Das Bundesministerium für Gesundheit veröffentlicht jedes Jahr den Drogen- und Suchtbericht, der Projekte und Maßnahmen der Drogen- und Suchtpolitik der Bundesregierung, aktuelle Zahlen und die Entwicklung des Konsumverhaltens in Deutschland dokumentiert. Bei dem aktuellen Bericht aus dem Jahr 2011 liegt ein Schwerpunkt auf Präventionsprojekten für Kinder und Jugendliche. Diesem ist zu entnehmen, dass Erfahrungen mit Alkohol und Drogen trotz rückläufiger Entwicklung nach wie vor bei einem großen Teil der Kinder und Jugendlichen zum Alltag gehören (Bundesministerium für Gesundheit, 2011b; siehe hierzu auch Bundeszentrale für gesundheitliche Aufklärung (BZgA), 2011).
Das MOVE-Konzept wurde, wie in Kapitel 3.1 bereits erwähnt, ursprünglich für Kinder und Jugendliche mit riskantem Konsumverhalten entwickelt. Es erweist sich jedoch auch bei Menschen, die keine manifesten Abhängigkeitsprobleme, jedoch riskante Konsummuster aufweisen, als besonders effektiv.
MOVE wendet sich ebenfalls an pädagogische Fachkräfte, die in den verschiedensten pädagogischen Arbeitsfeldern, wie der außerschulischen Jugendarbeit, den Einrichtungen der Jugendhilfe, in Sportvereinen und Streetwork tätig sind.
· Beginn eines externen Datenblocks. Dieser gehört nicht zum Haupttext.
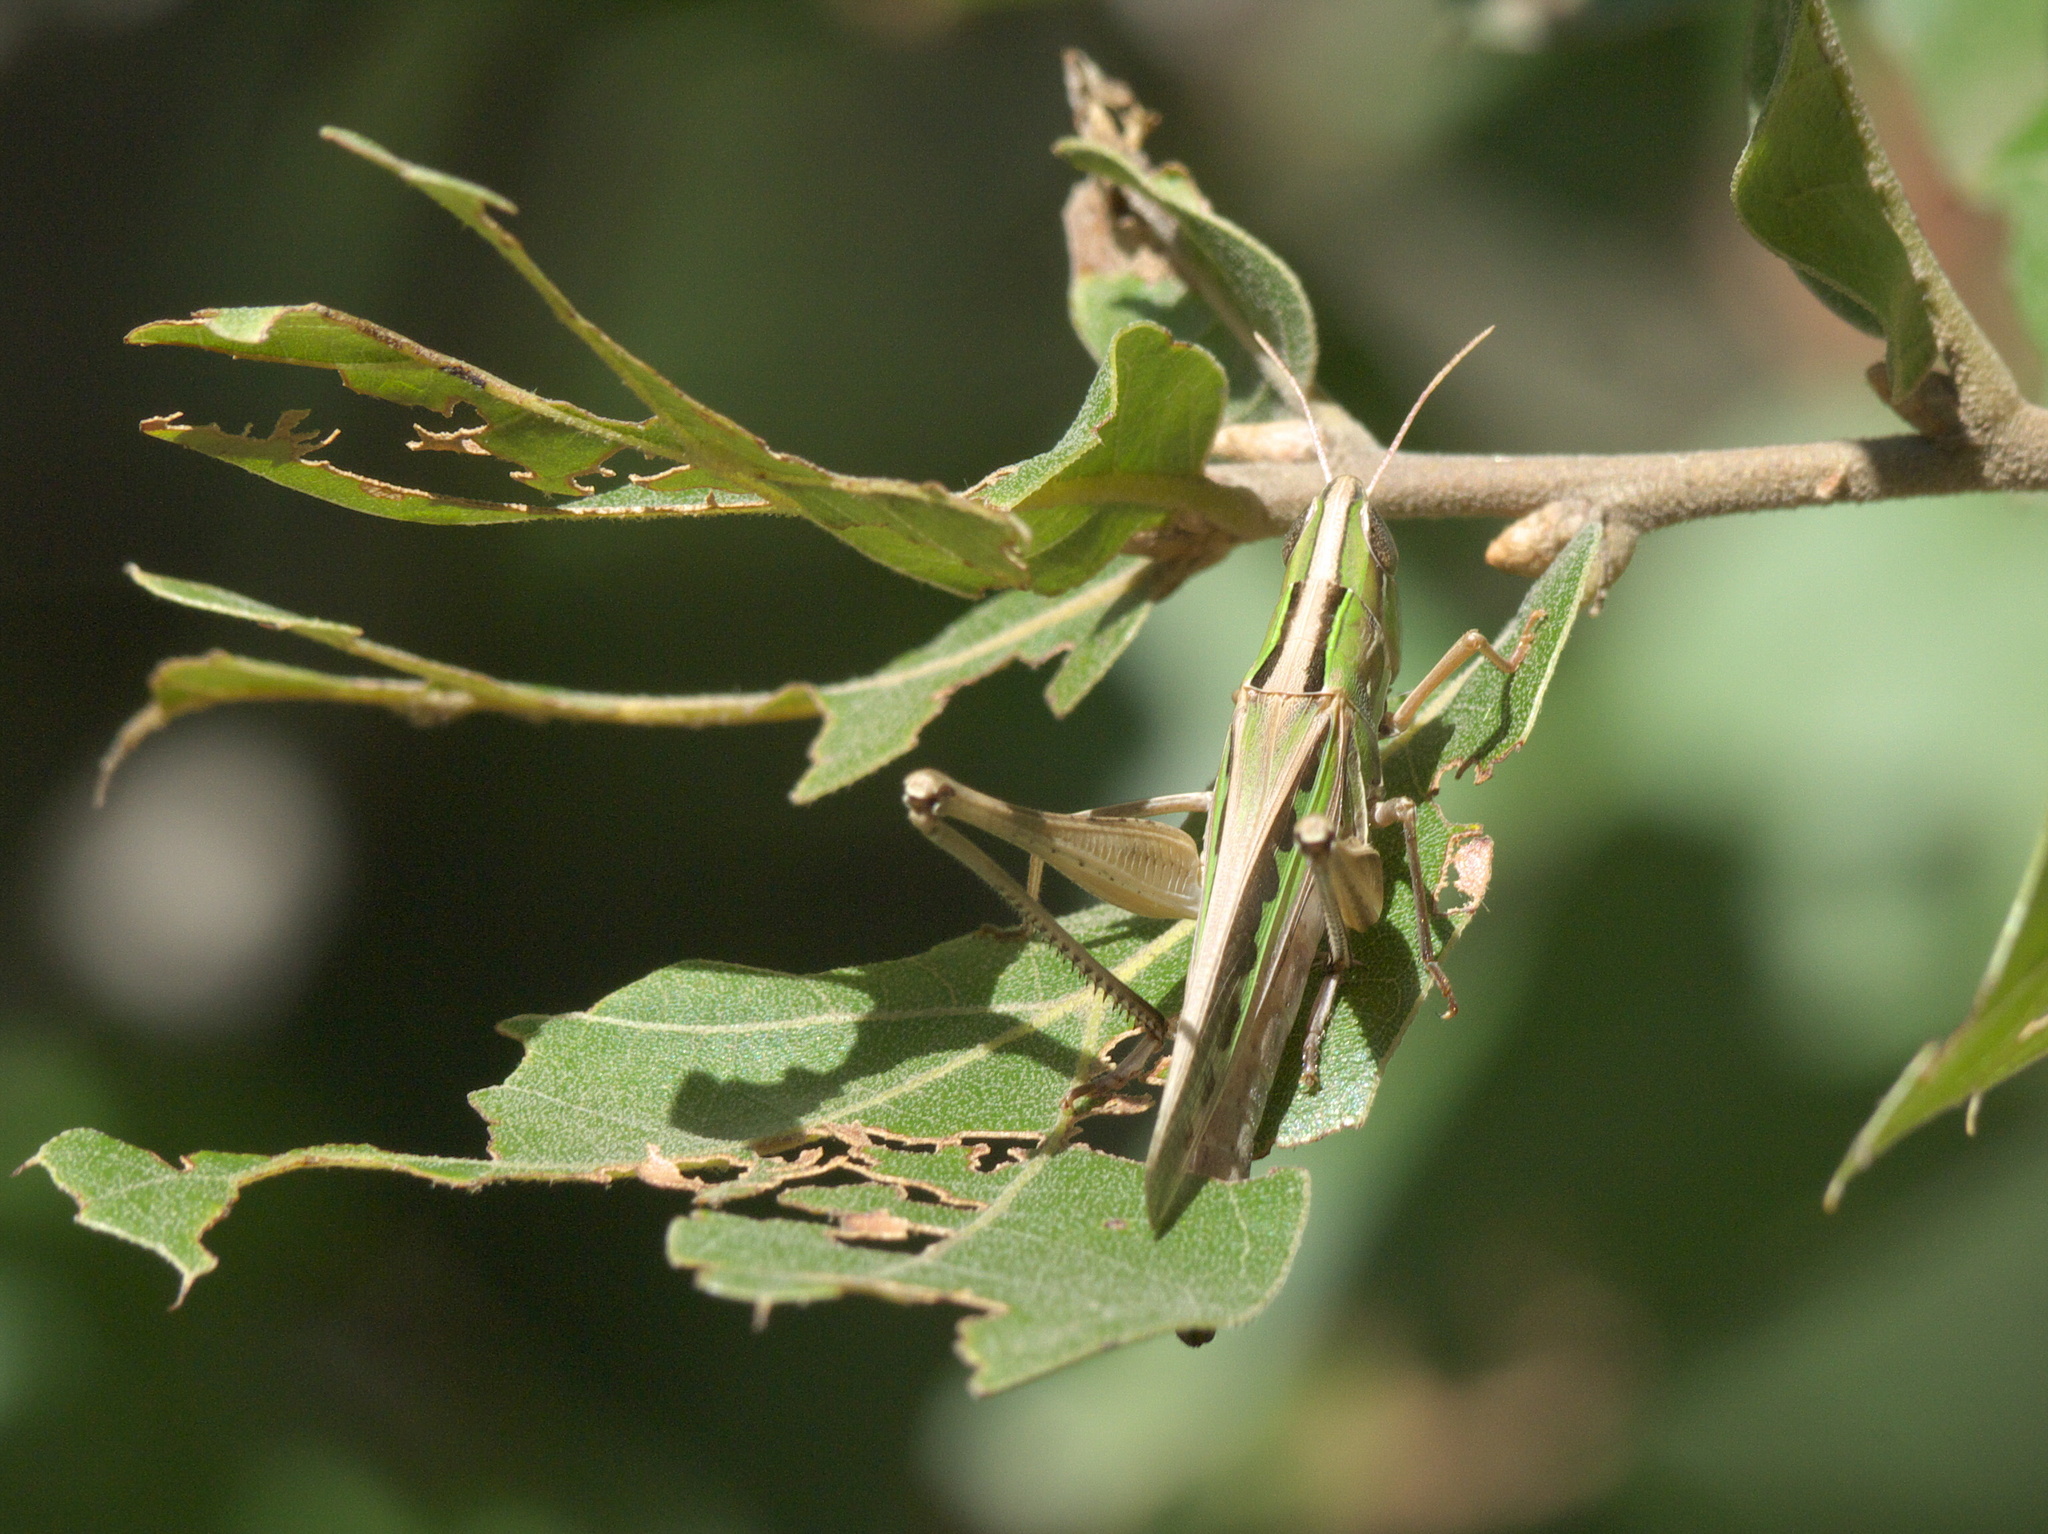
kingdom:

Sie sind durch ihren engen Kontakt zu Kindern und Jugendlichen besonders prädestiniert, ein problematisches Konsumverhalten frühzeitig wahrzunehmen und entsprechend zu intervenieren (Marzinzik, 2004, S. 2ff.). Neben dem seit 2006 existierenden Fortbildungsangebot für Personen, die in diesen Arbeitsfeldern tätig sind, gibt es seit 2010 ein weiteres Angebot, welches speziell die Gestaltung von Gesprächen mit Eltern suchtgefährdeter Kinder und Jugendliche vorbereiten und trainieren soll (ginko - Landeskoordinierungsstelle Suchtvorbeugung NRW, 2010) .
3.3, Ziele:
‘Zentrales Ziel suchtpräventiven Handelns ist es, Krankheiten und vorzeitige Todesfälle, die assoziiert sind mit dem schädlichen Gebrauch von legalen und illegalen Substanzen, so weit wie möglich zu verringern. Zusätzlich zu der Verminderung der Krankheits- und Todesfälle ist Suchtprävention darüber hinaus dem Ziel verpflichtet, auch nicht direkt gesundheitsbezogene, negative Begleitformen des Missbrauchverhaltens zu minimieren. Das Jugendalter spielt dabei eine Schlüsselrolle, denn zu diesem Zeitpunkt werden in der Regel erste Experimente mit psychoaktiven Substanzen durchgeführt und Gebrauchsmuster für den Umgang mit legalen und illegalen Drogen erprobt’ (Marzinzik, 2004, S. 3).
MOVE greift das zentrale Ziel der Suchtpräventionsarbeit auf, das im vorangegangen Zitat beschrieben wurde. Es verfolgt die Intention ein Beratungsangebot für stark konsumierende Jugendliche zu entwickeln, das lebenswelt- und konsumentenorientiert ist.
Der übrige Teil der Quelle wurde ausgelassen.